# matrix-monitoring
------

Some scripts to monitor your server and send data to matrix. Those scripts use a [matrix-sender](https://github.com/Oxbian/matrix-sender), another script I made to send message to matrix.

## Install

To install this project & load submodules, use:

```bash
git clone --recurse-submodules https://github.com/Oxbian/matrix-monitoring.git
```

Or you can use:
```bash
git clone https://github.com/Oxbian/matrix-monitoring.git
git submodule update --init --recursive
```

## Update

To get the latest update from this repo, you will need to run those commands in the matrix-monitoring folder:  

```bash
git stash
git pull origin main
git pull --recurse-submodules
git stash pop
```

Thanks to those commands you will be able to get the last update without losing your token & configurations.  

## Logwatch

First you need to configure matrix-sender, I recommend you to check the repo [matrix-sender](https://github.com/Oxbian/matrix-sender).  

After that you need to edit `logwatch.sh` to add the `matrix.sh` absolute path.  

Now you can add the script to your crontab, `sudo crontab -e`.  
```bash
0 0 * * * /home/oxbian/matrix-monitoring/logwatch.sh
```

## SSH Login

The script `login-notify.sh` will allow you to get a message when someone successfully open a SSH connection on your server.  
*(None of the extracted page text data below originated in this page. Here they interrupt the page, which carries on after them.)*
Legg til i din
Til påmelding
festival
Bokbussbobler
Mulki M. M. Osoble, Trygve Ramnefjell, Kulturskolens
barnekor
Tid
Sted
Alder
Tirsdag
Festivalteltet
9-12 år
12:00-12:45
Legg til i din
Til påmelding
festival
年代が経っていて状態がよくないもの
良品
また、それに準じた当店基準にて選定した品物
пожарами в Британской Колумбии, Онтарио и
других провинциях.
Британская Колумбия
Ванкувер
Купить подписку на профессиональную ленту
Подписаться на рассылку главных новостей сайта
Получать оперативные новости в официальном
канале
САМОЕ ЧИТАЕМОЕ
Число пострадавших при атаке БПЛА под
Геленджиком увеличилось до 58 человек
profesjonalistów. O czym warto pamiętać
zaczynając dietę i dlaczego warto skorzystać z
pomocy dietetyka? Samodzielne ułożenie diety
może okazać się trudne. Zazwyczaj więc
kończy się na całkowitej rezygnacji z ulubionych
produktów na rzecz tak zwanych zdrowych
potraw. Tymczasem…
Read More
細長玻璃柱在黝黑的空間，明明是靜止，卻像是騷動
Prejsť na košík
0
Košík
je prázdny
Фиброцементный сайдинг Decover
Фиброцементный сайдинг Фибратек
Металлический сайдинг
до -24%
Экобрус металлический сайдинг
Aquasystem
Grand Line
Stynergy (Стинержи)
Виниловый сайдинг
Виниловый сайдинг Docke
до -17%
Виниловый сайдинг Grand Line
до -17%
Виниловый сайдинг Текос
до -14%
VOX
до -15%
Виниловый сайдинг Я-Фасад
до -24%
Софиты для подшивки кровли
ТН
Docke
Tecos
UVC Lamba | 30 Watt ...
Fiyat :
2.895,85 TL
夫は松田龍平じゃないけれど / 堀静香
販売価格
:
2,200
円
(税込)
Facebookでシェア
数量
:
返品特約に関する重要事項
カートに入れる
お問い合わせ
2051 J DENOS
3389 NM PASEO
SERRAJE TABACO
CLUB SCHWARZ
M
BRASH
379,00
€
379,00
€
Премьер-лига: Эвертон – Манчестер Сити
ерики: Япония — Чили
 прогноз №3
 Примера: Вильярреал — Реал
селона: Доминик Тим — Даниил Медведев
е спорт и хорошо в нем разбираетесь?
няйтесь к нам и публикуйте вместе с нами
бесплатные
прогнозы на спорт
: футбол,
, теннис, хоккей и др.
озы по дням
First, you will need to have matrix-sender configured, then add the path of matrix.sh in the `login-notify.sh` script.  

After that I recommand to create a symlink of this file in `/etc/ssh` and let the access to root only for security reason.

```bash
sudo ln -sf "$(pwd)/login-notify.sh" /etc/ssh/login-notify.sh 
sudo chown root:root /etc/ssh/login-notify.sh
```

After that you will need to add those lines in your pam configuration `/etc/pam.d/sshd`:

```bash
#Send a message on SSH connection
session optional pam_exec.so seteuid /etc/ssh/login-notify.sh
```

## Fail2Ban

First you need to configure matrix-sender, I recommend you to check the repo [matrix-sender](https://github.com/Oxbian/matrix-sender).  

After that you need to edit `Fail2Ban/matrix.conf` and change the absolute path to your `matrix.sh` script.
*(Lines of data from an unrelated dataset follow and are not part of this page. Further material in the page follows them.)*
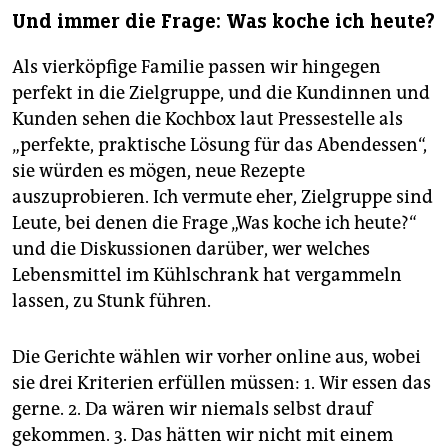
Und immer die Frage: Was koche ich heute?
Als vierköpfige Familie passen wir hingegen
perfekt in die Zielgruppe, und die Kundinnen und
Kunden sehen die Kochbox laut Pressestelle als
„perfekte, praktische Lösung für das Abendessen“,
sie würden es mögen, neue Rezepte
auszuprobieren. Ich vermute eher, Zielgruppe sind
Leute, bei denen die Frage „Was koche ich heute?“
und die Diskussionen darüber, wer welches
Lebensmittel im Kühlschrank hat vergammeln
lassen, zu Stunk führen.
Die Gerichte wählen wir vorher online aus, wobei
sie drei Kriterien erfüllen müssen: 1. Wir essen das
gerne. 2. Da wären wir niemals selbst drauf
gekommen. 3. Das hätten wir nicht mit einem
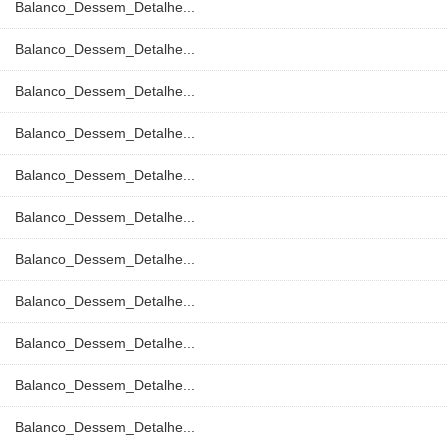
Balanco_Dessem_Detalhe...
Balanco_Dessem_Detalhe...
Balanco_Dessem_Detalhe...
Balanco_Dessem_Detalhe...
Balanco_Dessem_Detalhe...
Balanco_Dessem_Detalhe...
Balanco_Dessem_Detalhe...
Balanco_Dessem_Detalhe...
Balanco_Dessem_Detalhe...
Balanco_Dessem_Detalhe...
Balanco_Dessem_Detalhe...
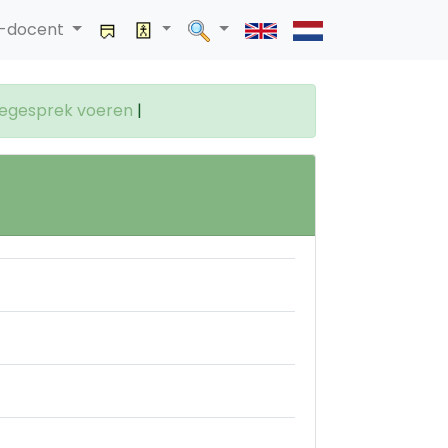
a-docent
tiegesprek voeren
|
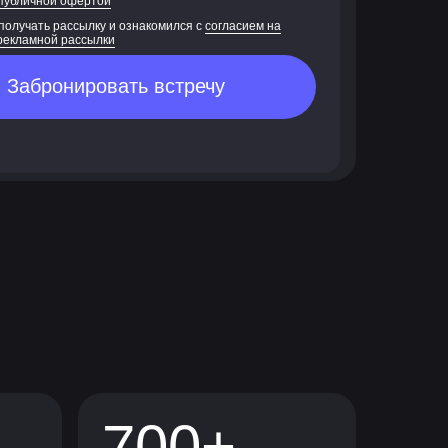
публичной офертой
 получать рассылку и ознакомился с
согласием на
рекламной рассылки
Забронировать встречу
700+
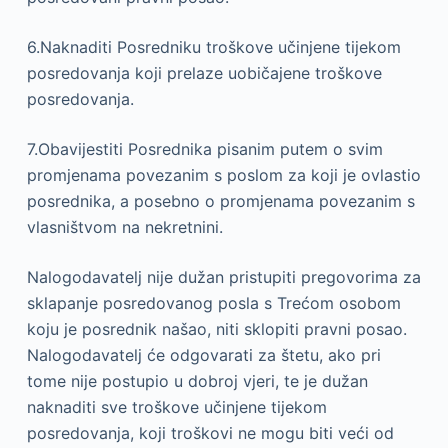
6.Naknaditi Posredniku troškove učinjene tijekom
posredovanja koji prelaze uobičajene troškove
posredovanja.
7.Obavijestiti Posrednika pisanim putem o svim
promjenama povezanim s poslom za koji je ovlastio
posrednika, a posebno o promjenama povezanim s
vlasništvom na nekretnini.
Nalogodavatelj nije dužan pristupiti pregovorima za
sklapanje posredovanog posla s Trećom osobom
koju je posrednik našao, niti sklopiti pravni posao.
Nalogodavatelj će odgovarati za štetu, ako pri
tome nije postupio u dobroj vjeri, te je dužan
naknaditi sve troškove učinjene tijekom
posredovanja, koji troškovi ne mogu biti veći od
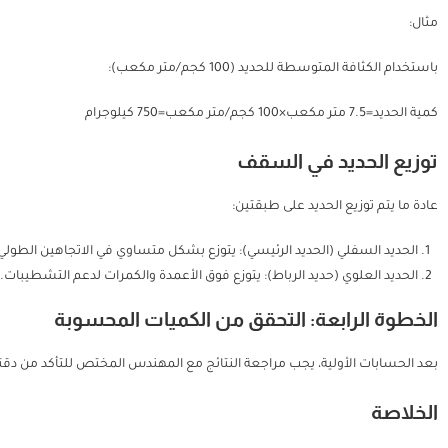
مثال:
باستخدام الكثافة المتوسطة للحديد (100 كجم/متر مكعب):
كمية الحديد=7.5 متر مكعب×100 كجم/متر مكعب=750 كيلوجرام
توزيع الحديد في السقف
عادة ما يتم توزيع الحديد على طبقتين:
الحديد السفلي (الحديد الرئيسي): يتوزع بشكل متساوي في الاتجاهين الطولي
الحديد العلوي (حديد الرباط): يتوزع فوق الأعمدة والكمرات لدعم التشطيبات.
الخطوة الرابعة: التحقق من الكميات المحسوبة
بعد الحسابات الأولية، يجب مراجعة النتائج مع المهندس المختص للتأكد من دقت
الخلاصة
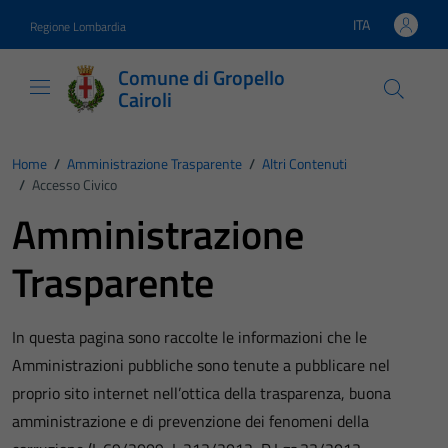
Vai ai contenuti
Vai al footer
ITA
Regione Lombardia
Lingua attiva:
Comune di Gropello
Cairoli
Home
/
Amministrazione Trasparente
/
Altri Contenuti
/
Accesso Civico
Amministrazione
Trasparente
In questa pagina sono raccolte le informazioni che le
Amministrazioni pubbliche sono tenute a pubblicare nel
proprio sito internet nell’ottica della trasparenza, buona
amministrazione e di prevenzione dei fenomeni della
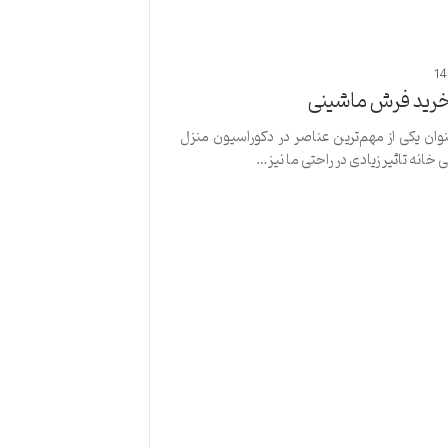
1
خرید فرش ماشینی
وان یکی از مهم‌ترین عناصر در دکوراسیون منزل
ی خانه تاثیر زیادی در راحتی ما نیز…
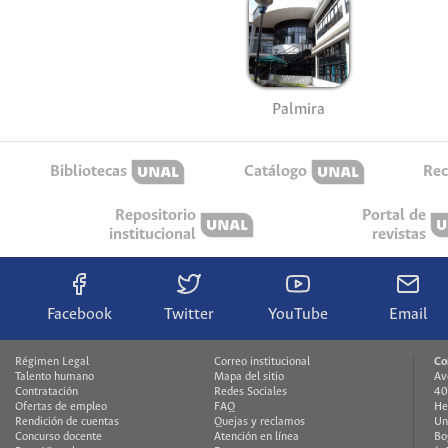
Palmira
Bibliotecas
Catálogo
Rec
Repositorio
Portal de
institucional
revistas
Facebook
Twitter
YouTube
Email
Régimen Legal
Correo institucional
Co
Talento humano
Mapa del sitio
Av
Contratación
Redes Sociales
40
Ofertas de empleo
FAQ
He
Rendición de cuentas
Quejas y reclamos
Un
Concurso docente
Atención en línea
Bo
Once all this is done, you can copy the `jail.local` in your `jail.d` folder and `matrix.conf` in the `action.d` folder.

```bash
sudo ln -sf "$(pwd)/Fail2Ban/jail.local" /etc/fail2ban/jail.d/jail.local
sudo ln -sf "$(pwd)/Fail2Ban/matrix.conf" /etc/fail2ban/action.d/matrix.conf
```

After that just restart the fail2ban service and check for errors, and if you have some, fix them.
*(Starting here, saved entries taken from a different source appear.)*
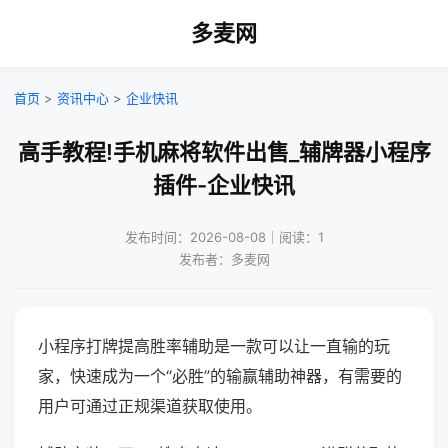
多麦网
首页
>
资讯中心
>
企业快讯
高手教程!手机麻将软件出售_辅牌器小程序
插件-企业快讯
发布时间：2026-08-08｜阅读：1
发布者：多麦网
小程序打牌提高胜率辅助是一款可以让一直输的玩
家，快速成为一个“必胜”的输赢辅助神器，有需要的
用户可通过正规渠道获取使用。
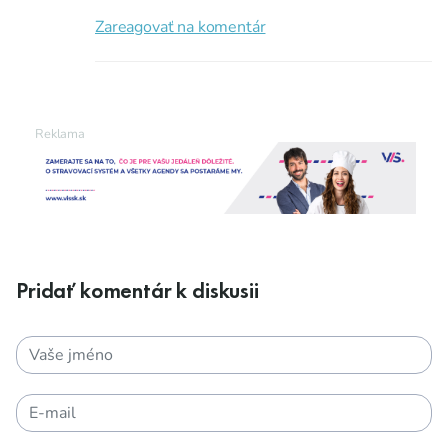
Zareagovať na komentár
Pridať komentár k diskusii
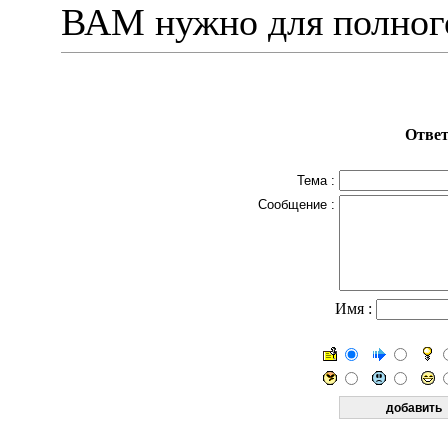
ВАМ нужно для полного
Ответ
Тема :
Сообщение :
Имя :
You will probably need to edit the jail.local script to your liking.

## Contributing

If you want to contribute, make a pull request with your contribution.  

## License

This project is under the GPLv3 license, you can use it in your project but not in closed sources ones.  
Sharing project is what make the world live, think about it.